Sounds almost too good to be true. How do you recommend to train this skill?
There’s the music appreciation algorithm: listen to the people the people you listen to listen to. More generally, bootstrap from your current algorithms to better ones. I likely wouldn’t have been alerted to various academic subfields if SingInst folk hadn’t pointed them out, and I wouldn’t have been alerted to SingInst if I hadn’t been alerted to LessWrong via RationalWiki, and I wouldn’t have been alerted to RationalWiki if I hadn’t been alerted to Carl Sagan by my high school friends, and I wouldn’t have made those friends if I hadn’t been a friend of their friends, et cetera. Nowadays I have a rather low opinion of Carl Sagan and RationalWiki, I’m very meh about LessWrong, and my opinion of SingInst isn’t as sky-high as it once was, but I think the process tends to be self-correcting.

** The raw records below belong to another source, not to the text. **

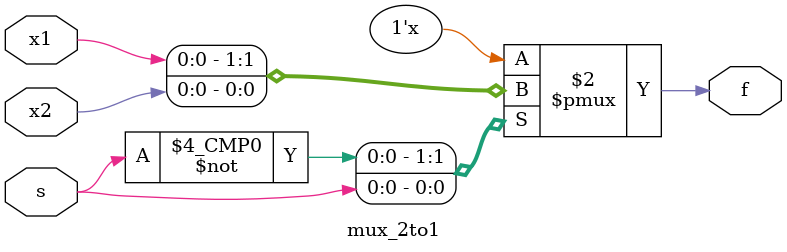
<source format=v>
module mux_2to1(
    input x1,
    input x2,
    input s,
    // output reg f
    output f
);

always @(*) begin
    case (s)
        2'b00: f = x1;
        2'b01: f = x2;
    endcase
end

endmodule

</source>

While I’m sympathetic to this view, I don’t think it is without problems. See modern art for an example of how this kind of approach can fail. I think the problem is that as you go up the chain you get people who have less interaction with reality outside their specialty. This is the same problem that can occur when climbing to many meta-levels, i.e., one looses sight of the object level or even forgets that it exists.
Edit: Also, I can think of a number of people I (at least somewhat) respect, but most definitely don’t respect the people they respect.
Right, definitely not fail-safe and you probably need some measure of luck to start out with the right dispositions (though my starting out a RationalWiki-esque leftist and ending up a pseudo-reactionary is evidence that at least sometimes it’s not super important), but the most obvious alternative is just getting stuck being boring doing boring things.
That said, I generally have had ridiculous amounts of sheer luck—no, general positive outlook and so on really does not explain it, trust me—and so I generally don’t know what’s safe to recommend. Vladimir_M’s told a story about how listening to the advice of someone high status ended up hurting him a lot, and what he did sounds sorta similar to what I’m recommending, so major disclaimers apply.
This sounds frighteningly similar to my usual procedure. I noticed a few months ago that I am in a habit of “using up” my information sources and LessWrong has hit that point that I am not learning that much more. Since I assume you consider yourself a cool person and do not like Sagan and LessWrong, what are some ressources you could point us to?
What do you mean by “cool”? If you’re including LW and the homecoming king in the same concept, well, that seems very broad.
The Homecoming King in question took philosophy classes at university while in high school, so he’s sort of special. But yeah, this “coolness” I speak of is pretty broad, and means roughly the same thing as “generally desirable to know/affiliate-with/learn/&c.”, with some moderate measure of personal contingency.
Do you advise associating with those who can form a mentor/student relationship or do you advise focusing on a high status friend/ lower status friend relationship?